## Work task:
Only the lines containing "company" belong in the answer; find them in the material below.

## Extracted records:

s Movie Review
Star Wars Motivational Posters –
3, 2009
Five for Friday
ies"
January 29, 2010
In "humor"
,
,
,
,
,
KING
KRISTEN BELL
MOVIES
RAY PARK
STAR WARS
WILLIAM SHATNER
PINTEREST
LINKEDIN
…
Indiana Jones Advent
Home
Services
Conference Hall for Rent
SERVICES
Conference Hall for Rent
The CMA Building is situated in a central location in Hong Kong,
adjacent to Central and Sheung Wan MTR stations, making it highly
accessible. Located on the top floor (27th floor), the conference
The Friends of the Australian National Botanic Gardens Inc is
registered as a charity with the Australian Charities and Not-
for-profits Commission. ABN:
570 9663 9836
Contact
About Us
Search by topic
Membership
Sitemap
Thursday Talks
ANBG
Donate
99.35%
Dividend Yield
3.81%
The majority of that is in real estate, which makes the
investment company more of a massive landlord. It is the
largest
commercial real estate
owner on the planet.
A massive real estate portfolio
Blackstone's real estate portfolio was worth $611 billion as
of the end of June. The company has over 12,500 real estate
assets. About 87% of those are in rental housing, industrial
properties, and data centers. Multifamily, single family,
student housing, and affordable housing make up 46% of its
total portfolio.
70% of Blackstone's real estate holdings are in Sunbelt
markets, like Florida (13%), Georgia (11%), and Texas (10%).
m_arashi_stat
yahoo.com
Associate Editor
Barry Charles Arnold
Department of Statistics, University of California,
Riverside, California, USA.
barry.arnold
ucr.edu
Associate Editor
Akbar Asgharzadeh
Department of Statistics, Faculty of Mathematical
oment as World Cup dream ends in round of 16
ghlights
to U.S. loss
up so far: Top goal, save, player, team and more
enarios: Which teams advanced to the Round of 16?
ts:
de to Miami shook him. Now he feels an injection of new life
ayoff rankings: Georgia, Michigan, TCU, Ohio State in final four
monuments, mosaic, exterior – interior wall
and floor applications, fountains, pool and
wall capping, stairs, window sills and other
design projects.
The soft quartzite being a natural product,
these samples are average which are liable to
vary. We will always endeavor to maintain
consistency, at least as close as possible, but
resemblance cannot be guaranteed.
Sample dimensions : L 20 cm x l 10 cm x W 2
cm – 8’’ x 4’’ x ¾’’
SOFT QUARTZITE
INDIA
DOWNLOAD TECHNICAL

## Completed task:
investment company more of a massive landlord. It is the
of the end of June. The company has over 12,500 real estate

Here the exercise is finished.